=== Supplied information ===

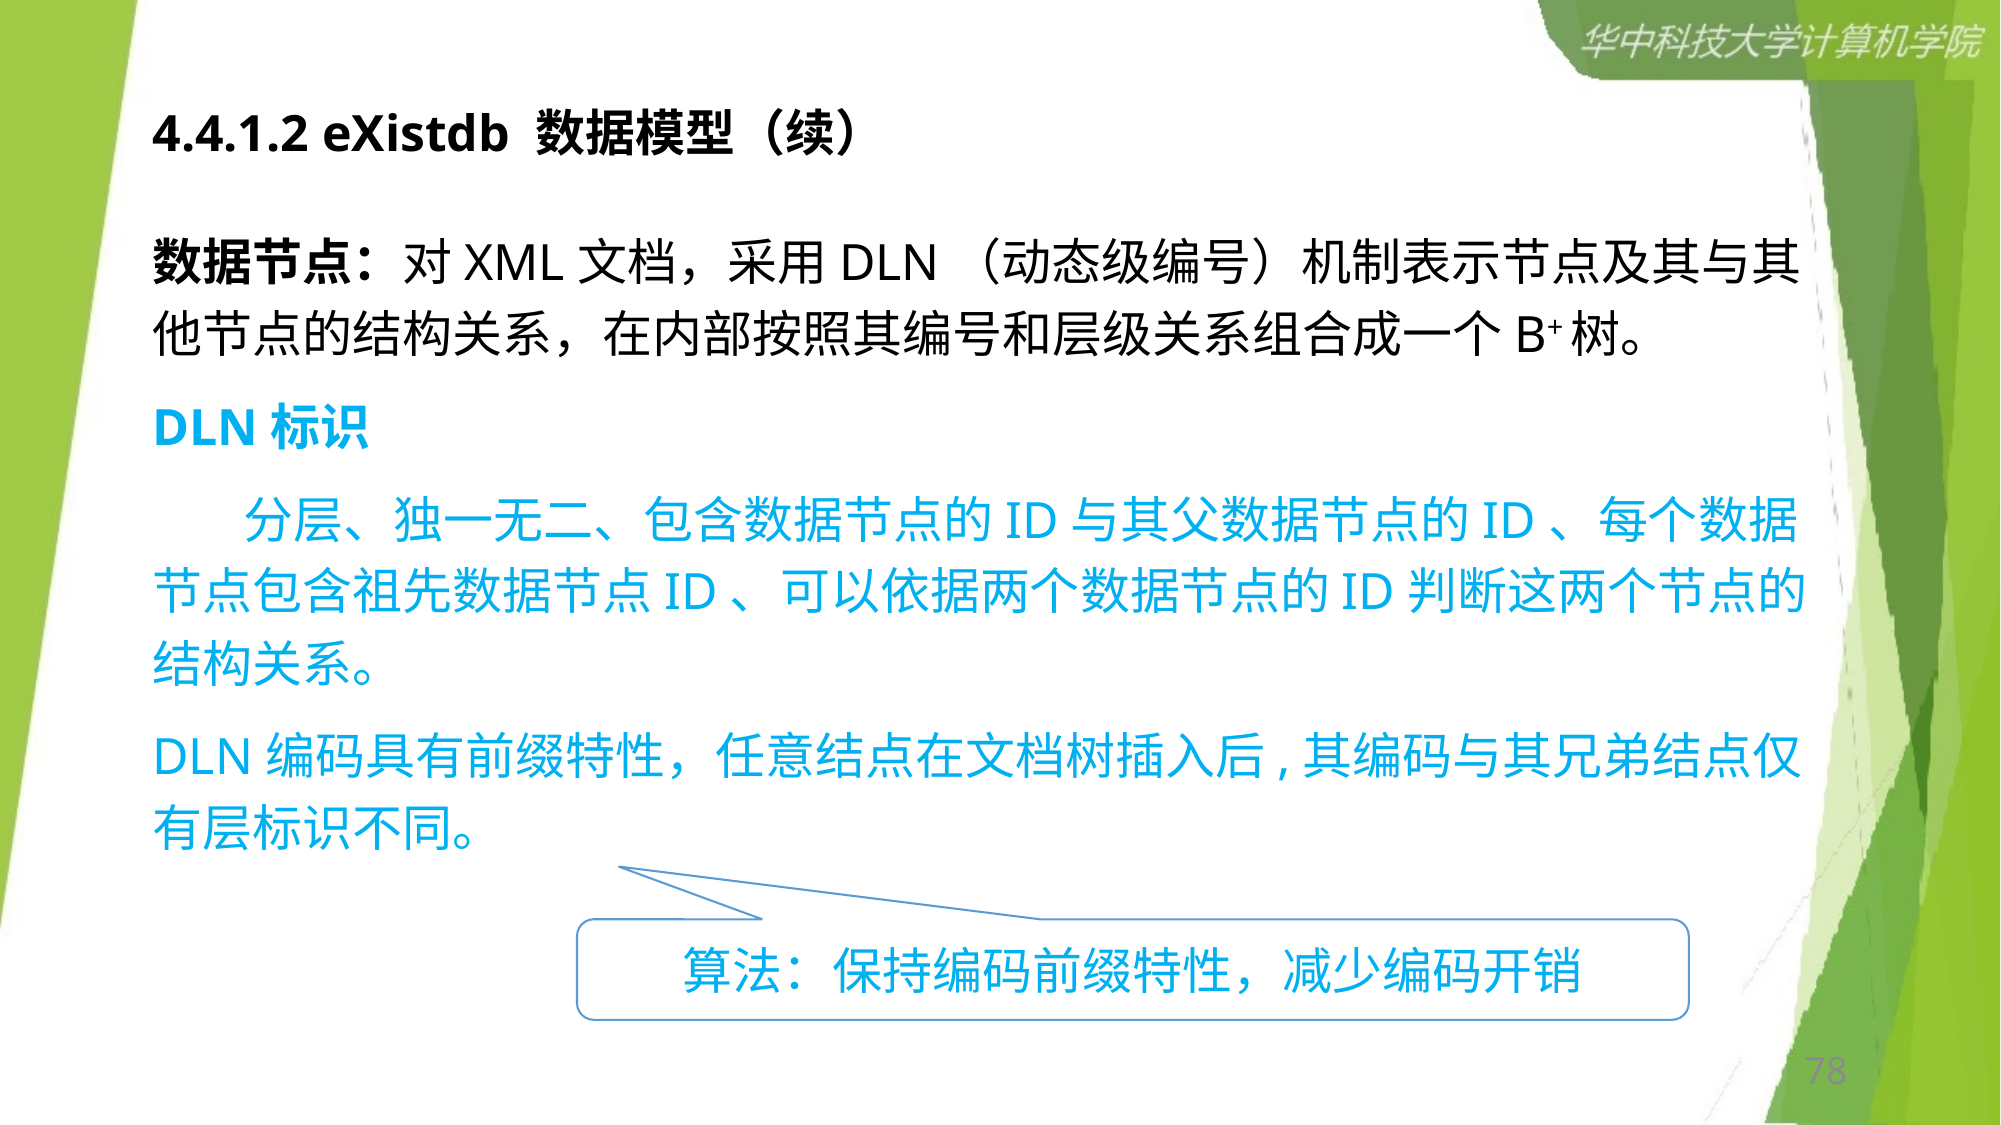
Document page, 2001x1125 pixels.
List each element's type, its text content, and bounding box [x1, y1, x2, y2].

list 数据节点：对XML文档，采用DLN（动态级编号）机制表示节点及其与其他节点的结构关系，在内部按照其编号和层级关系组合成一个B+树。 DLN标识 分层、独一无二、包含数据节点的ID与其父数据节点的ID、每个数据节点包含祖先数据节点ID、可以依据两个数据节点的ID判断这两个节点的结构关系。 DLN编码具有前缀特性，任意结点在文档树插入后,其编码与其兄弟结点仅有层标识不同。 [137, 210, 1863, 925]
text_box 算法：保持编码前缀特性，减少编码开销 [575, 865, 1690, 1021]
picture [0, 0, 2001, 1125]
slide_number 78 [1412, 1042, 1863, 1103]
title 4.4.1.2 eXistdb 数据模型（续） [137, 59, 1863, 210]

=== Task requirements ===
Leave the pictures out and return each entry exactly.

=== Response to the exercise ===
Document page, 2001x1125 pixels.
List each element's type, its text content, and bounding box [x1, y1, x2, y2].

list 数据节点：对XML文档，采用DLN（动态级编号）机制表示节点及其与其他节点的结构关系，在内部按照其编号和层级关系组合成一个B+树。 DLN标识 分层、独一无二、包含数据节点的ID与其父数据节点的ID、每个数据节点包含祖先数据节点ID、可以依据两个数据节点的ID判断这两个节点的结构关系。 DLN编码具有前缀特性，任意结点在文档树插入后,其编码与其兄弟结点仅有层标识不同。 [137, 210, 1863, 925]
text_box 算法：保持编码前缀特性，减少编码开销 [575, 865, 1690, 1021]
picture [0, 0, 2001, 1125]
slide_number 78 [1412, 1042, 1863, 1103]
title 4.4.1.2 eXistdb 数据模型（续） [137, 59, 1863, 210]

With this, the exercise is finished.